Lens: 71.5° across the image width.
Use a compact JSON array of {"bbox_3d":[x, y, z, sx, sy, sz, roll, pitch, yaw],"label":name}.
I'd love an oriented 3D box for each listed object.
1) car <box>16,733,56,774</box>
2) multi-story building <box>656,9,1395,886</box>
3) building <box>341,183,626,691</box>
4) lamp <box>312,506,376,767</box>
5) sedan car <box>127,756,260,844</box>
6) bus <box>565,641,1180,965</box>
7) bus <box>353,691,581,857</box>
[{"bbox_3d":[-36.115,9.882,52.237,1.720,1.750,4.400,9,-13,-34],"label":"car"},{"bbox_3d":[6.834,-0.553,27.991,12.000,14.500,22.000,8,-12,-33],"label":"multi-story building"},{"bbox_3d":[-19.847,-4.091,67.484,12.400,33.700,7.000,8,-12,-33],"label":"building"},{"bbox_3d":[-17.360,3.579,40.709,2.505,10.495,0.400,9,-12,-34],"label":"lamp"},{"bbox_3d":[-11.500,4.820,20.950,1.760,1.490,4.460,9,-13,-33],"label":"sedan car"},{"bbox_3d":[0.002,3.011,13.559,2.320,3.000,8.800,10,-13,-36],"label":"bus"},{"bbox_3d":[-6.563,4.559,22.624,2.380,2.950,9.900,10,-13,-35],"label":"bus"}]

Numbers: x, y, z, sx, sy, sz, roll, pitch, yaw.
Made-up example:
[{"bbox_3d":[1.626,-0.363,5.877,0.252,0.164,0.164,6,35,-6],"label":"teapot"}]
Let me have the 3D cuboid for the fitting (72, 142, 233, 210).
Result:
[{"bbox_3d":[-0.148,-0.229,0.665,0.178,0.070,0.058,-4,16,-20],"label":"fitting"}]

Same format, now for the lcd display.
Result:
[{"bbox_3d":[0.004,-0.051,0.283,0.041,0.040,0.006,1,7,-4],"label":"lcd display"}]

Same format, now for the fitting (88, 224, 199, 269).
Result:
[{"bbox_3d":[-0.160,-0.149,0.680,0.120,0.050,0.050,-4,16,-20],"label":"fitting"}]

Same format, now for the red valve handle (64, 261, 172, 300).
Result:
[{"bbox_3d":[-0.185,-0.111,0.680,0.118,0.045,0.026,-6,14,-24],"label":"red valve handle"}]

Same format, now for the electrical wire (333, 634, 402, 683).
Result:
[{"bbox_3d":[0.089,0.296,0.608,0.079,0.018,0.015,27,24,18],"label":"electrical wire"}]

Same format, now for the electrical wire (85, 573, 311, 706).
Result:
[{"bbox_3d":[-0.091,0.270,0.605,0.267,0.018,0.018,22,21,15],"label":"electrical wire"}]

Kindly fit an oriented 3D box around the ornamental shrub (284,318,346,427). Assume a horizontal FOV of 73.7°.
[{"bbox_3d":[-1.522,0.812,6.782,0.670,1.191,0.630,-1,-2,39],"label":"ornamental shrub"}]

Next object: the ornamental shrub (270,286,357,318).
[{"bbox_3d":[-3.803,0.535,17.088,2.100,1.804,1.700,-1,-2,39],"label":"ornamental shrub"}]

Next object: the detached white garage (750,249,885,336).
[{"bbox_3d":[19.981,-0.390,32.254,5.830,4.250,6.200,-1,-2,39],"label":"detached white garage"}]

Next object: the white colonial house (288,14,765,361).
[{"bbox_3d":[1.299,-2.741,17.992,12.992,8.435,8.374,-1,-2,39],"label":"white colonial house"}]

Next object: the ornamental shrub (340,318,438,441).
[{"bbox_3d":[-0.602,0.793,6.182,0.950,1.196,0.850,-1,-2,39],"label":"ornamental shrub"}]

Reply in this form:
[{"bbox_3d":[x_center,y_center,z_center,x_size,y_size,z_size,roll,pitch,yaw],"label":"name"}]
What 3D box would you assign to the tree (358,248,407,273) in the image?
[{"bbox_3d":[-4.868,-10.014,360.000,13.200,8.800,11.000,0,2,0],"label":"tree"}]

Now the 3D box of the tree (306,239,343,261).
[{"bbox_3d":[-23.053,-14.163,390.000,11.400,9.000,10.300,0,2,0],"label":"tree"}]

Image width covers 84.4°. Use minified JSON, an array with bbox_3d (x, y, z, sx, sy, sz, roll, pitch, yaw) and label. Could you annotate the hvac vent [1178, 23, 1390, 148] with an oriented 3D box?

------------

■ Work to complete ■
Rewrite the listing with "Next object" changed to "Following object" everywhere it occurs, keeping all other text the same.

■ Your response ■
Lens: 71.5° across the image width.
Use a compact JSON array of {"bbox_3d":[x, y, z, sx, sy, sz, roll, pitch, yaw],"label":name}.
I'd love an oriented 3D box for each listed object.
1) car <box>16,733,56,774</box>
2) multi-story building <box>656,9,1395,886</box>
3) building <box>341,183,626,691</box>
4) lamp <box>312,506,376,767</box>
5) sedan car <box>127,756,260,844</box>
6) bus <box>565,641,1180,965</box>
7) bus <box>353,691,581,857</box>
[{"bbox_3d":[-36.115,9.882,52.237,1.720,1.750,4.400,9,-13,-34],"label":"car"},{"bbox_3d":[6.834,-0.553,27.991,12.000,14.500,22.000,8,-12,-33],"label":"multi-story building"},{"bbox_3d":[-19.847,-4.091,67.484,12.400,33.700,7.000,8,-12,-33],"label":"building"},{"bbox_3d":[-17.360,3.579,40.709,2.505,10.495,0.400,9,-12,-34],"label":"lamp"},{"bbox_3d":[-11.500,4.820,20.950,1.760,1.490,4.460,9,-13,-33],"label":"sedan car"},{"bbox_3d":[0.002,3.011,13.559,2.320,3.000,8.800,10,-13,-36],"label":"bus"},{"bbox_3d":[-6.563,4.559,22.624,2.380,2.950,9.900,10,-13,-35],"label":"bus"}]

Numbers: x, y, z, sx, sy, sz, roll, pitch, yaw.
Made-up example:
[{"bbox_3d":[1.626,-0.363,5.877,0.252,0.164,0.164,6,35,-6],"label":"teapot"}]
Let me have the 3D cuboid for the fitting (72, 142, 233, 210).
Result:
[{"bbox_3d":[-0.148,-0.229,0.665,0.178,0.070,0.058,-4,16,-20],"label":"fitting"}]

Same format, now for the lcd display.
Result:
[{"bbox_3d":[0.004,-0.051,0.283,0.041,0.040,0.006,1,7,-4],"label":"lcd display"}]

Same format, now for the fitting (88, 224, 199, 269).
Result:
[{"bbox_3d":[-0.160,-0.149,0.680,0.120,0.050,0.050,-4,16,-20],"label":"fitting"}]

Same format, now for the red valve handle (64, 261, 172, 300).
Result:
[{"bbox_3d":[-0.185,-0.111,0.680,0.118,0.045,0.026,-6,14,-24],"label":"red valve handle"}]

Same format, now for the electrical wire (333, 634, 402, 683).
Result:
[{"bbox_3d":[0.089,0.296,0.608,0.079,0.018,0.015,27,24,18],"label":"electrical wire"}]

Same format, now for the electrical wire (85, 573, 311, 706).
Result:
[{"bbox_3d":[-0.091,0.270,0.605,0.267,0.018,0.018,22,21,15],"label":"electrical wire"}]

Kindly fit an oriented 3D box around the ornamental shrub (284,318,346,427). Assume a horizontal FOV of 73.7°.
[{"bbox_3d":[-1.522,0.812,6.782,0.670,1.191,0.630,-1,-2,39],"label":"ornamental shrub"}]

Following object: the ornamental shrub (270,286,357,318).
[{"bbox_3d":[-3.803,0.535,17.088,2.100,1.804,1.700,-1,-2,39],"label":"ornamental shrub"}]

Following object: the detached white garage (750,249,885,336).
[{"bbox_3d":[19.981,-0.390,32.254,5.830,4.250,6.200,-1,-2,39],"label":"detached white garage"}]

Following object: the white colonial house (288,14,765,361).
[{"bbox_3d":[1.299,-2.741,17.992,12.992,8.435,8.374,-1,-2,39],"label":"white colonial house"}]

Following object: the ornamental shrub (340,318,438,441).
[{"bbox_3d":[-0.602,0.793,6.182,0.950,1.196,0.850,-1,-2,39],"label":"ornamental shrub"}]

Reply in this form:
[{"bbox_3d":[x_center,y_center,z_center,x_size,y_size,z_size,roll,pitch,yaw],"label":"name"}]
What 3D box would you assign to the tree (358,248,407,273) in the image?
[{"bbox_3d":[-4.868,-10.014,360.000,13.200,8.800,11.000,0,2,0],"label":"tree"}]

Now the 3D box of the tree (306,239,343,261).
[{"bbox_3d":[-23.053,-14.163,390.000,11.400,9.000,10.300,0,2,0],"label":"tree"}]

Image width covers 84.4°. Use minified JSON, an array with bbox_3d (x, y, z, sx, sy, sz, roll, pitch, yaw) and label. Could you annotate the hvac vent [1178, 23, 1390, 148] with an oriented 3D box?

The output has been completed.